Facebookに書いた話の詳報ですが、来る予算特別委員会の質問でシニア人材活用について取り上げるので、東京都の総本山である飯田橋のシルバー人材センター連合にヒアリングに行ってきました。

福祉の拠点が高田馬場に集まっているごとく、飯田橋は労働関連の事務所が多い。

「東京仕事センターの8階です」と案内され、最近にない高層ビルに来たなと思いました。

きっかけは自宅に入ったジルバー人材センターの折込チラシ「元気に 楽しく 働こう!!シルバー人材センター女性会員募集中」です。

イラストは60代くらいの女性が3人、家事支援と食品加工と、立哨当番の格好をしている。軽作業系です。これが印象操作の諸悪の根源とみています。

なぜ高齢者だからといってブルーカラー?ここにパソコンや経理の仕事をしたり、学習教室で子どもたちを教えている絵を頑なに掲載しないのはなぜなのか?

実家の両親は80代だが、母は近所の子に数学を教え、父はZOOMを使い海外と会議もする。

 

 シルバー人材センターの課長(女性)と課長代理(男性)にお話を聞きました。

今全国のシルバー人材センターの登録者の4割ほどが、従来の駐輪場整備や草むしり、家事支援でなく、自分の経験を活かせる事務仕事を希望する。企業はPCの技能だけでなくスマートフォンの使いこなしなども必要だというのでそこは研修などで補わなければならないという。

ちょっと待った、スマホはあくまで連絡ツールであり、一般的にはまだまだ資料作成やデータ処理はパソコンのはず。

また、国の指針で、人手不足の仕事(介護や作業系)の担い手をシルバー人材に、という事情もあるようだ。体力の要る仕事こそ、(勉強していない)大学生にやらせればよいのに、そこに高齢者というのも合点がいかない。民話「姥捨て山」では、働けなくなったお年寄りでも知恵と経験は若者より豊富なのでそれを生かせと教えているではないか。

多分平成の初め頃までは、親世代より子世代のが教育程度が高く、高齢になると草むしりや家事支援しか仕事が出来なかったのだろう。今は違いますよね。

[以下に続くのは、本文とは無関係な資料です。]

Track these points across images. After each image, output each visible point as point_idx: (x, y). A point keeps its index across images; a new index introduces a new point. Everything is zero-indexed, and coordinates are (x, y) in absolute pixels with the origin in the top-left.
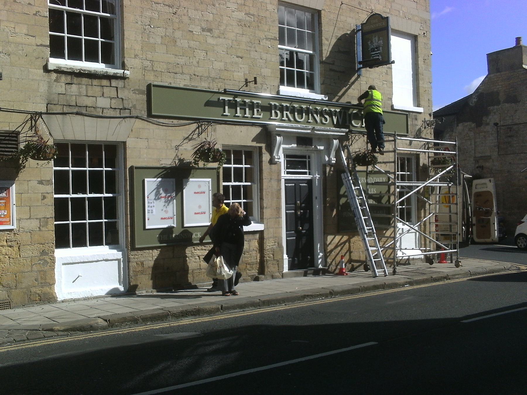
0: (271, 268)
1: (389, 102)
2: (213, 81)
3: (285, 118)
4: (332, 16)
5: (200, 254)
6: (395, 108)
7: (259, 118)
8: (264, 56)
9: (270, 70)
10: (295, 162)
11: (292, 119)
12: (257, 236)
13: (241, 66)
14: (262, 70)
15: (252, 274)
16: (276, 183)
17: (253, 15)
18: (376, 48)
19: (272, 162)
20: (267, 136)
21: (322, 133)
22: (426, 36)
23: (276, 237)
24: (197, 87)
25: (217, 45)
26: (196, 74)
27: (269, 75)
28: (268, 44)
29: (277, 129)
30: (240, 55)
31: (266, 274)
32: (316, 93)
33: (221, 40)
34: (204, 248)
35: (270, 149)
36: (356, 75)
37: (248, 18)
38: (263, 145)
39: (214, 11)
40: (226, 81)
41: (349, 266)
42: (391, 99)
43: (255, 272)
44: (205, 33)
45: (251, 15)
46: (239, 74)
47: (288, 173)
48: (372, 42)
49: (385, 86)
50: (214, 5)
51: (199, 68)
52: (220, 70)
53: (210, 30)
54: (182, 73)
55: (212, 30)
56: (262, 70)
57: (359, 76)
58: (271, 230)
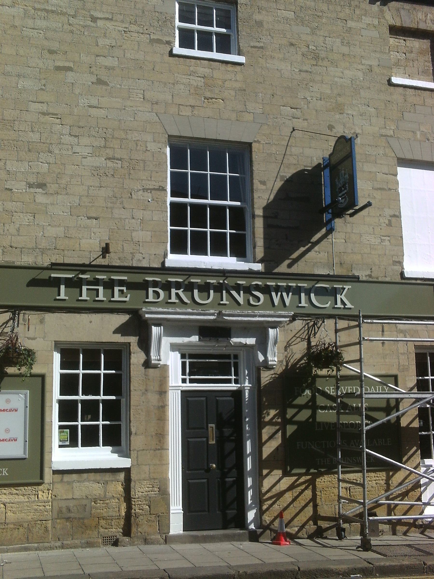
0: (144, 525)
1: (397, 268)
2: (43, 253)
3: (174, 299)
4: (273, 149)
5: (8, 501)
6: (406, 276)
7: (125, 302)
8: (139, 214)
9: (149, 233)
10: (197, 365)
11: (186, 300)
12: (122, 476)
13: (95, 230)
14: (134, 234)
15: (110, 534)
16: (157, 396)
17: (120, 160)
18: (343, 186)
19: (147, 364)
20: (139, 327)
21: (240, 319)
23: (154, 479)
24: (14, 262)
25: (52, 204)
26: (13, 244)
27: (148, 239)
28: (148, 196)
29: (147, 316)
30: (94, 215)
31: (132, 535)
32: (246, 262)
33: (60, 197)
34: (15, 491)
35: (145, 345)
36: (324, 231)
37: (110, 164)
38: (133, 340)
39: (52, 160)
40: (66, 252)
41: (311, 527)
42: (400, 263)
43: (116, 530)
44: (32, 190)
45: (117, 159)
46: (91, 241)
47: (191, 381)
48: (339, 179)
49: (387, 243)
50: (51, 152)
51: (19, 238)
52: (56, 238)
53: (42, 185)
55: (45, 185)
56: (134, 234)
57: (330, 231)
58: (146, 468)
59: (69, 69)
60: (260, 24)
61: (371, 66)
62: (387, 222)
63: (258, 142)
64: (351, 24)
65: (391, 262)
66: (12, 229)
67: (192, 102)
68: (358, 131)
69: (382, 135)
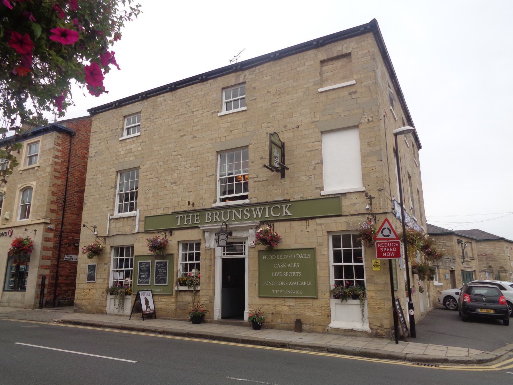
17: (199, 166)
22: (372, 121)
28: (208, 179)
37: (196, 169)
39: (178, 172)
47: (227, 254)
49: (313, 179)
53: (175, 183)
54: (160, 208)
59: (184, 135)
60: (254, 88)
61: (308, 87)
62: (313, 167)
63: (251, 144)
64: (298, 69)
65: (314, 188)
66: (166, 200)
67: (225, 135)
68: (300, 124)
69: (313, 122)
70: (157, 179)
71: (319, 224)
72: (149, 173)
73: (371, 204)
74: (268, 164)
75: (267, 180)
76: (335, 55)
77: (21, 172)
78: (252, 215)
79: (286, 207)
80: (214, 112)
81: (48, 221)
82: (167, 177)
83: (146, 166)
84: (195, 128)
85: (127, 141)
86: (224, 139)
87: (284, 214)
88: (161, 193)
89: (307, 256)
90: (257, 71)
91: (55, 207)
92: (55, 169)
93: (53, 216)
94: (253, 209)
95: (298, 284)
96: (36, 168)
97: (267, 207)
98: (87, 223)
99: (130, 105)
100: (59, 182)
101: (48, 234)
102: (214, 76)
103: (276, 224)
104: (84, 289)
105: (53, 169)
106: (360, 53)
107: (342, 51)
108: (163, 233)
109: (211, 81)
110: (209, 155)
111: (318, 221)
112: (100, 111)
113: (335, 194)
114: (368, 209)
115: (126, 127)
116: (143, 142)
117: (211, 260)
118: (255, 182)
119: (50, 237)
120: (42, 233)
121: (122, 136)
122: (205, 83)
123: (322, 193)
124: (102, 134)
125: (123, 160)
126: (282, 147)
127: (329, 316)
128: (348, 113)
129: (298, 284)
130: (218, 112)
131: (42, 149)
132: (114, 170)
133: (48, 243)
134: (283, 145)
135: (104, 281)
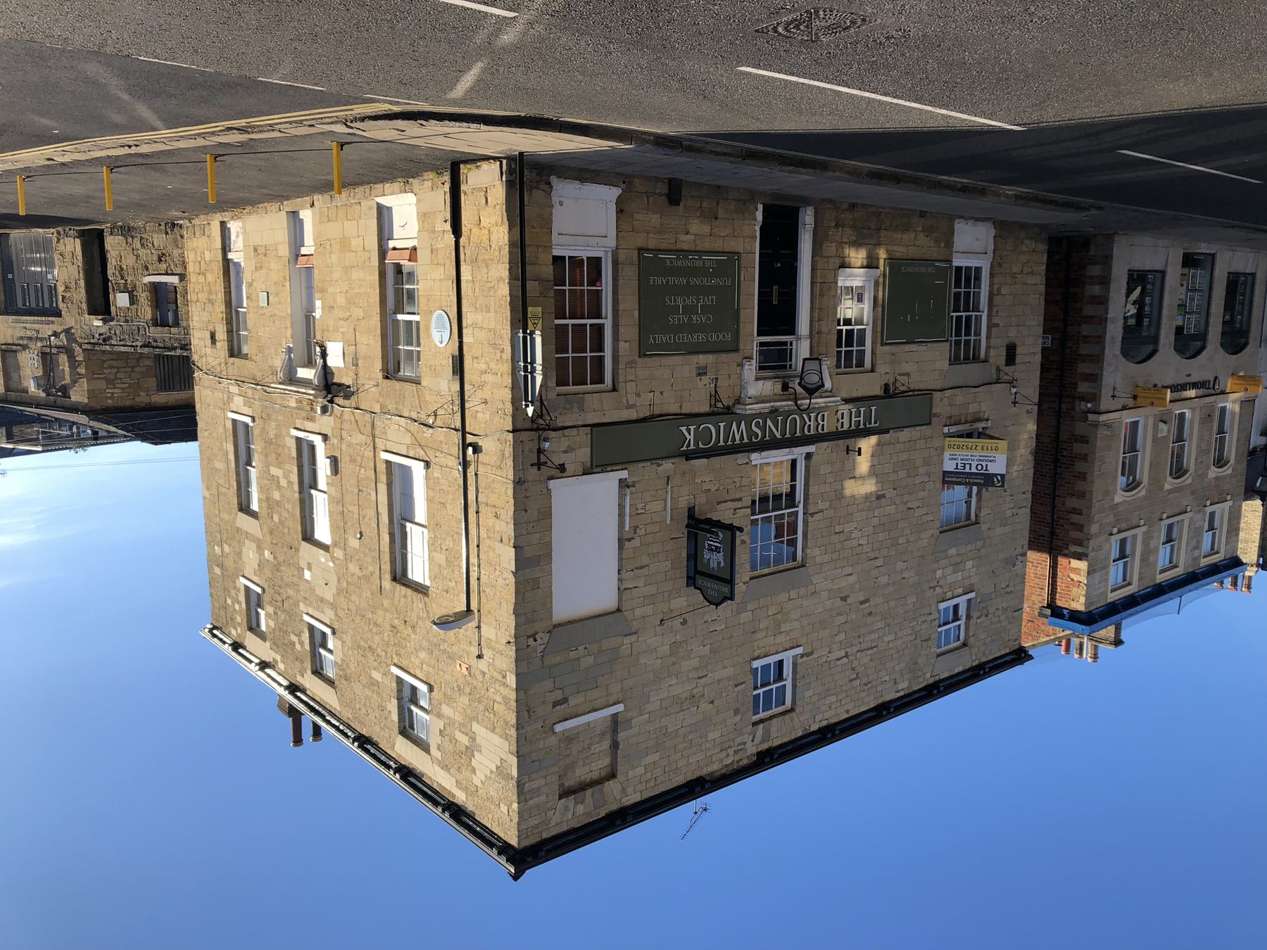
22: (529, 637)
28: (821, 506)
59: (862, 603)
60: (737, 712)
64: (656, 757)
68: (658, 628)
70: (909, 505)
71: (632, 406)
72: (925, 518)
73: (540, 451)
74: (738, 533)
75: (719, 503)
76: (589, 792)
77: (1142, 522)
78: (749, 427)
79: (689, 445)
80: (808, 655)
81: (1091, 417)
82: (891, 509)
83: (929, 534)
84: (842, 619)
85: (960, 591)
86: (793, 594)
87: (692, 428)
88: (902, 474)
89: (654, 339)
90: (731, 751)
91: (1078, 448)
92: (1081, 531)
93: (1080, 428)
94: (746, 440)
95: (673, 280)
96: (1115, 530)
97: (722, 443)
98: (1028, 412)
99: (956, 671)
100: (1071, 503)
101: (1090, 390)
102: (811, 738)
103: (705, 408)
104: (1032, 273)
105: (1085, 530)
106: (543, 798)
107: (576, 803)
108: (904, 388)
109: (814, 727)
110: (818, 560)
111: (632, 415)
112: (1008, 658)
113: (603, 472)
114: (546, 440)
115: (962, 622)
116: (934, 588)
117: (819, 333)
118: (740, 499)
119: (1086, 384)
120: (1103, 392)
121: (969, 601)
122: (825, 723)
123: (624, 474)
124: (1005, 605)
125: (969, 547)
126: (696, 574)
127: (620, 211)
128: (572, 655)
129: (673, 280)
130: (802, 656)
131: (1107, 574)
132: (984, 527)
133: (1088, 371)
134: (691, 581)
135: (999, 289)
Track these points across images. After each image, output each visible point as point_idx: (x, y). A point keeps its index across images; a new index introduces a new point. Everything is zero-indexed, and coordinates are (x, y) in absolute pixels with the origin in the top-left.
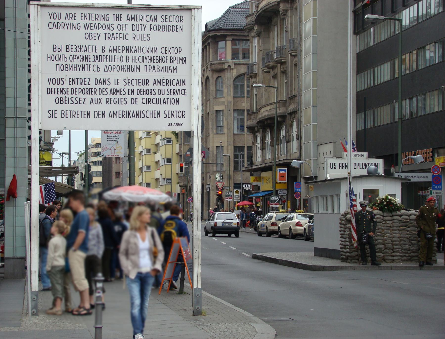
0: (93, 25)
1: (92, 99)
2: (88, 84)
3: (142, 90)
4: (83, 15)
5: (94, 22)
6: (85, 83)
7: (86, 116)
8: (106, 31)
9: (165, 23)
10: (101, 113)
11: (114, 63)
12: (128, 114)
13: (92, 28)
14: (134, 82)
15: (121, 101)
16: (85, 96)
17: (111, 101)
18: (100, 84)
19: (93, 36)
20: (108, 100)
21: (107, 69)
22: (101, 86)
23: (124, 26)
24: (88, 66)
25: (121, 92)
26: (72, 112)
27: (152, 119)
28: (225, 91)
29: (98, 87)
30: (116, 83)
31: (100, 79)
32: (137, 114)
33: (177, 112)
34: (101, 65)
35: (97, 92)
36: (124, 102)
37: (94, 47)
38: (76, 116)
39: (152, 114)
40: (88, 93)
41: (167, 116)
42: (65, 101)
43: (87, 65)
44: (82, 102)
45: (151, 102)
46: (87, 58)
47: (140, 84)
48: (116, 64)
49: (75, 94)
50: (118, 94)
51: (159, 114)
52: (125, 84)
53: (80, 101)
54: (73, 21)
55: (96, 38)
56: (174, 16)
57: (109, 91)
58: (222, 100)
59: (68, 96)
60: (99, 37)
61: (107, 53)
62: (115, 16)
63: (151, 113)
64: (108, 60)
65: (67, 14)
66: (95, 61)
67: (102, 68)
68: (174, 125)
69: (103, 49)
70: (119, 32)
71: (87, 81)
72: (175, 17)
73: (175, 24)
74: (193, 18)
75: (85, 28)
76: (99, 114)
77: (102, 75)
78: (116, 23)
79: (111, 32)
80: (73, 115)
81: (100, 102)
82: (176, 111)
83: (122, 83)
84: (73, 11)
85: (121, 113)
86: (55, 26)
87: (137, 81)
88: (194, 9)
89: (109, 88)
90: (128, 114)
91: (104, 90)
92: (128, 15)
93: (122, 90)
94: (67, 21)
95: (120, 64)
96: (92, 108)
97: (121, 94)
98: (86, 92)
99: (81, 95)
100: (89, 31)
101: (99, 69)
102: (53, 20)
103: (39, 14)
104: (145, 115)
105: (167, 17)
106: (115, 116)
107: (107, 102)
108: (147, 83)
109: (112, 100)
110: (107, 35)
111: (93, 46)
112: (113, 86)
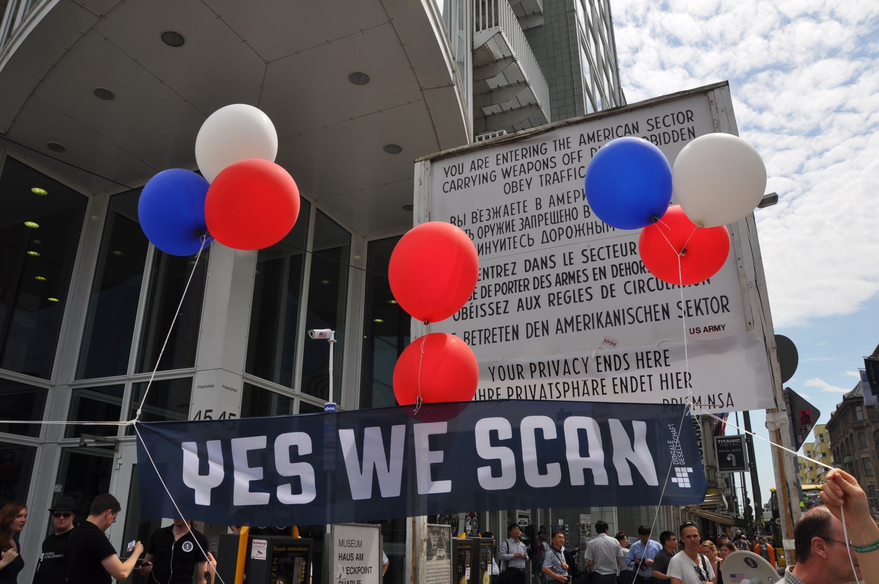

ならば高齢者も派遣登録して、フリーランス20代や子育て後の母親たちと同じステージで仕事を奪い合えばよいかというと、同じ能力なら企業は間違いなく若い人を選ぶので(ここは婚活市場と同じ)、高齢者は高齢者で、語学やITその他の技能を生かせる事務仕事を選択できる枠組みが必要です。

*飯田橋に貼ってあったチラシはまだまし。こんなに印象が違います。

今のところその受け皿は「自主事業」というかたちで登録者たちが自ら企画し、運営する方式を設けているとのこと。

シルバー人材センターが内部から、また仕事を依頼する側も変わってくれるよう、世田谷から一石を投じていきます。